▶ What you need to do: Skip all pictures. Write out the data below from its first line through the line that contains "notepad: present [87,496,171,547]".

--- Records shown Enclosed Below ---

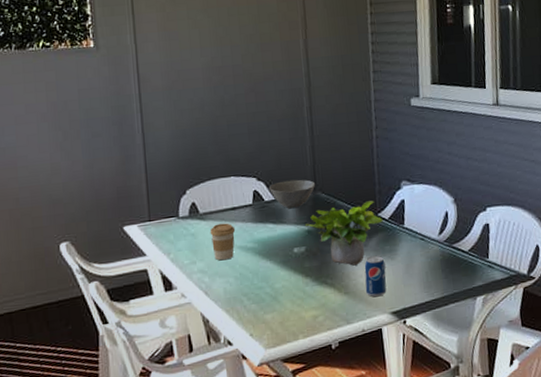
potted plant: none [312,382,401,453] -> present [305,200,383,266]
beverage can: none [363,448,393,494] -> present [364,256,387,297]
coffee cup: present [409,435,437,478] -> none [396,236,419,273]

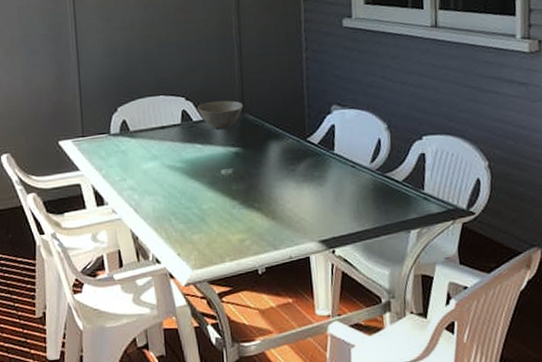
coffee cup: present [210,223,236,261] -> none [139,141,164,179]
potted plant: present [305,200,383,266] -> none [232,124,312,191]
beverage can: present [364,256,387,297] -> none [292,182,315,224]

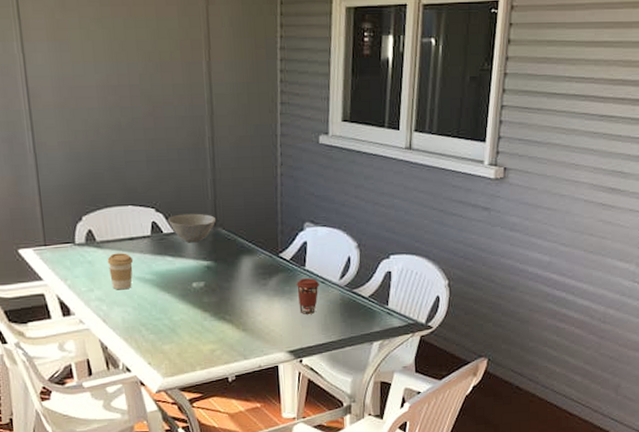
coffee cup: none [139,141,164,179] -> present [107,253,134,290]
coffee cup: none [326,162,349,201] -> present [297,278,319,314]

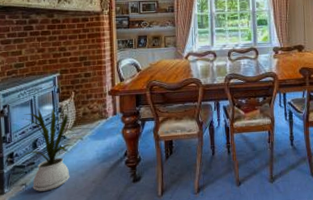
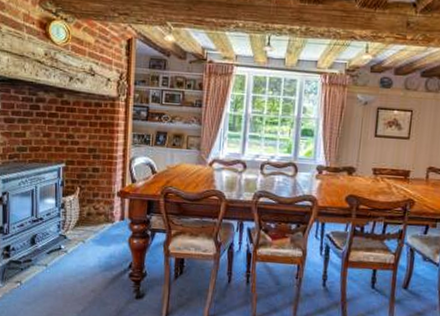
house plant: present [18,94,82,192] -> none [15,190,88,293]

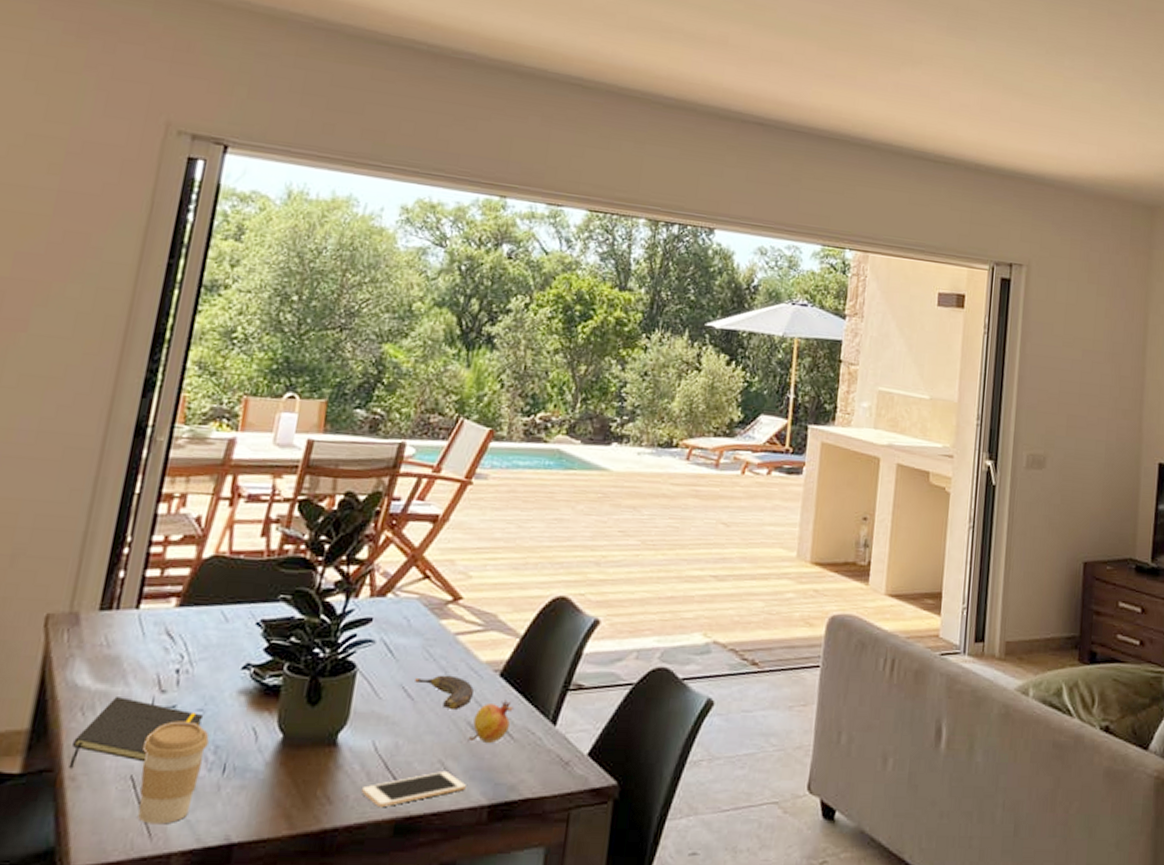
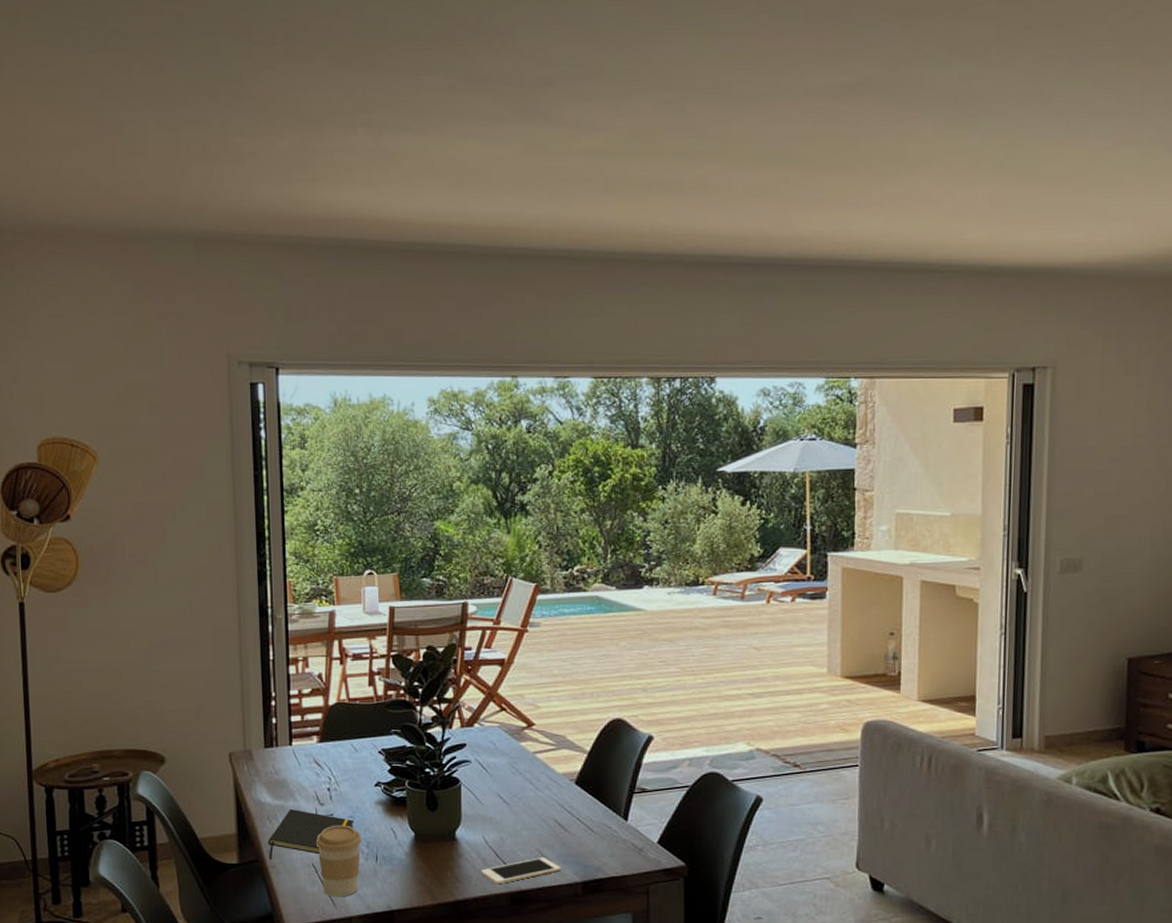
banana: present [415,675,474,711] -> none [508,785,555,812]
fruit: present [468,699,515,743] -> none [557,802,591,835]

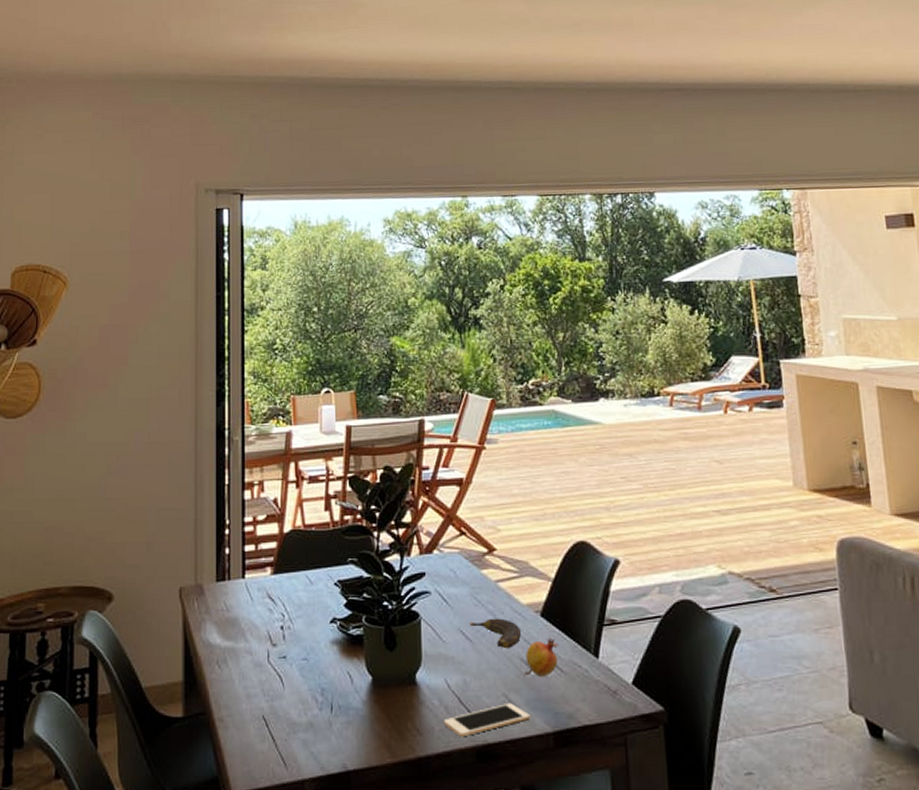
notepad: present [268,809,355,859] -> none [216,651,308,711]
coffee cup: present [315,825,362,897] -> none [267,669,316,756]
banana: none [508,785,555,812] -> present [470,618,521,649]
fruit: none [557,802,591,835] -> present [524,637,559,676]

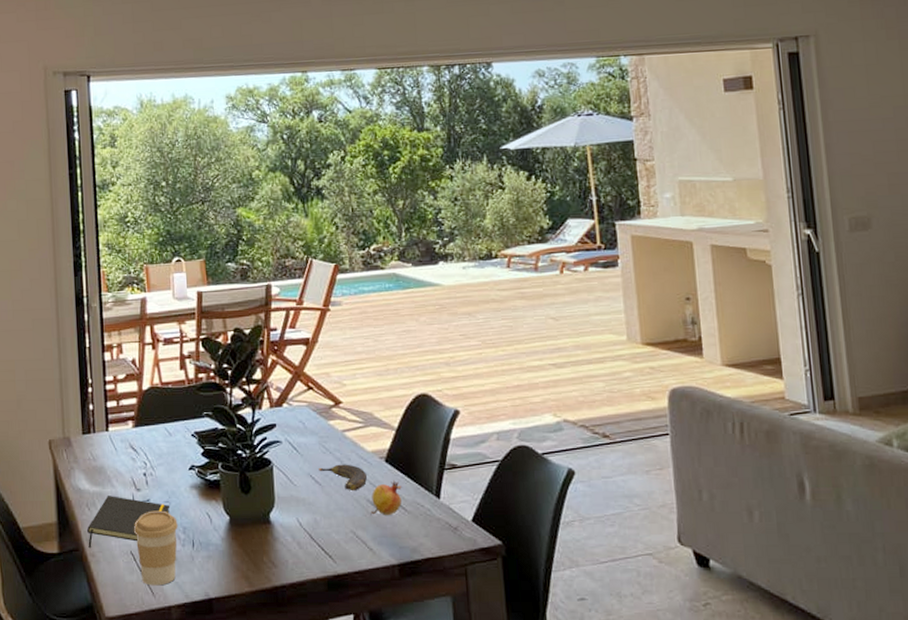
notepad: none [216,651,308,711] -> present [87,496,171,547]
coffee cup: none [267,669,316,756] -> present [133,510,178,586]
cell phone: present [443,704,530,737] -> none [296,539,377,569]

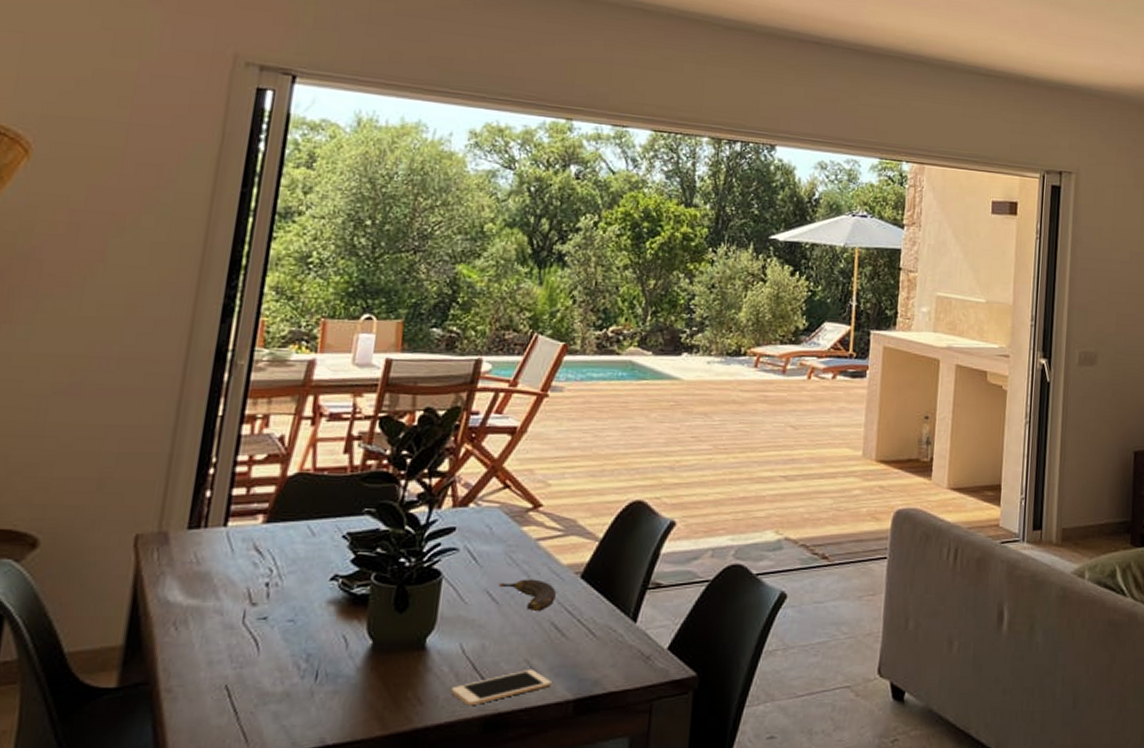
notepad: present [87,496,171,547] -> none [164,611,295,680]
coffee cup: present [133,510,178,586] -> none [234,632,301,731]
cell phone: none [296,539,377,569] -> present [450,670,552,707]
fruit: present [370,480,403,515] -> none [552,600,596,641]

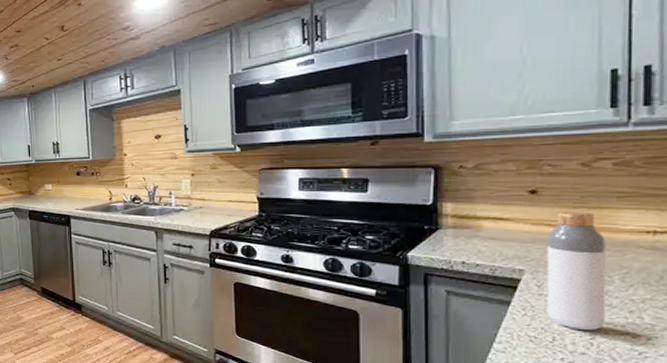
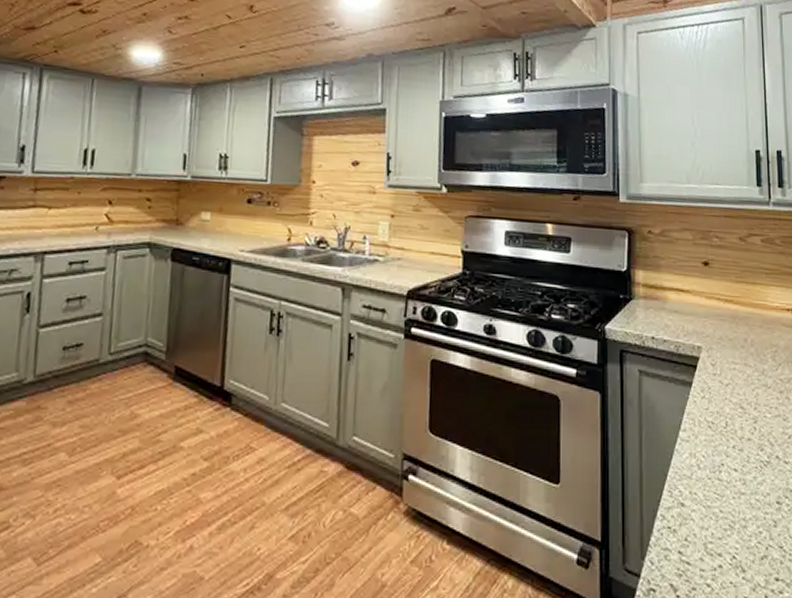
bottle: present [546,211,607,331] -> none [718,285,763,414]

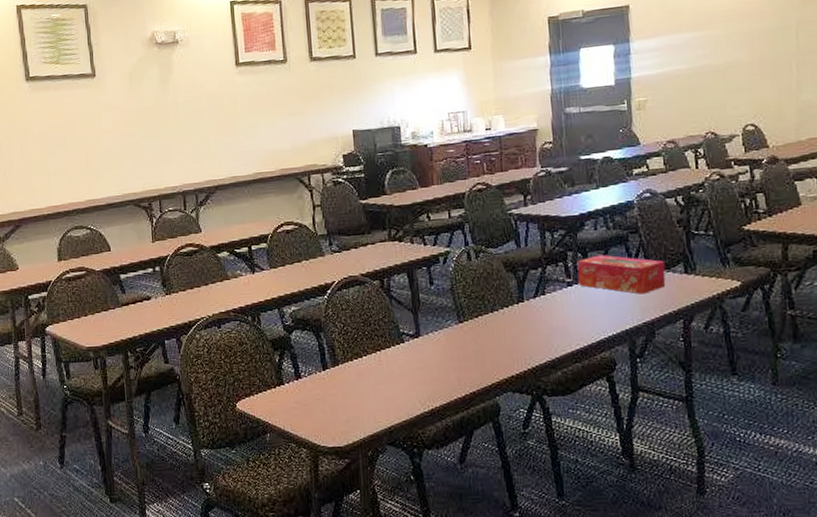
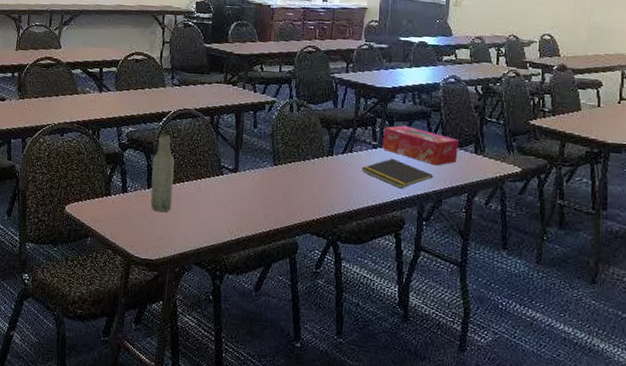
bottle: none [324,306,353,394] -> present [150,133,175,213]
notepad: none [558,293,641,326] -> present [361,158,433,189]

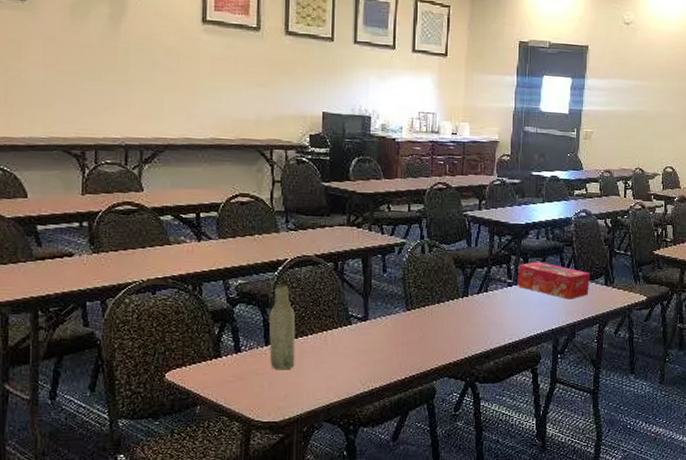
notepad: present [361,158,433,189] -> none [497,295,567,325]

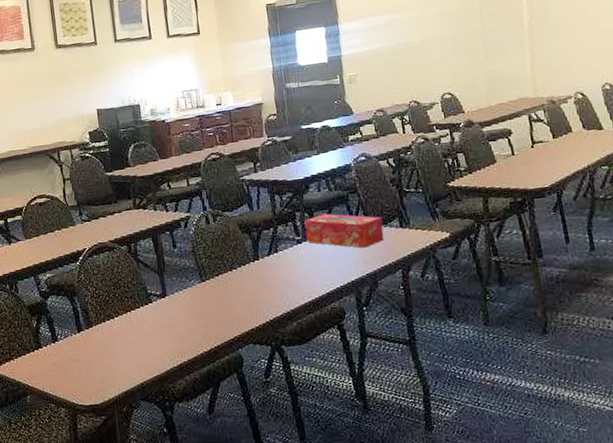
bottle: present [269,283,296,370] -> none [77,272,107,355]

--- End of Enclosed Records shown ---

▶ Exercise answer:
potted plant: none [312,382,401,453] -> present [305,200,383,266]
beverage can: none [363,448,393,494] -> present [364,256,387,297]
coffee cup: present [409,435,437,478] -> none [396,236,419,273]

coffee cup: present [210,223,236,261] -> none [139,141,164,179]
potted plant: present [305,200,383,266] -> none [232,124,312,191]
beverage can: present [364,256,387,297] -> none [292,182,315,224]

coffee cup: none [139,141,164,179] -> present [107,253,134,290]
coffee cup: none [326,162,349,201] -> present [297,278,319,314]

house plant: present [18,94,82,192] -> none [15,190,88,293]

banana: present [415,675,474,711] -> none [508,785,555,812]
fruit: present [468,699,515,743] -> none [557,802,591,835]

notepad: present [268,809,355,859] -> none [216,651,308,711]
coffee cup: present [315,825,362,897] -> none [267,669,316,756]
banana: none [508,785,555,812] -> present [470,618,521,649]
fruit: none [557,802,591,835] -> present [524,637,559,676]

notepad: none [216,651,308,711] -> present [87,496,171,547]
coffee cup: none [267,669,316,756] -> present [133,510,178,586]
cell phone: present [443,704,530,737] -> none [296,539,377,569]

notepad: present [87,496,171,547] -> none [164,611,295,680]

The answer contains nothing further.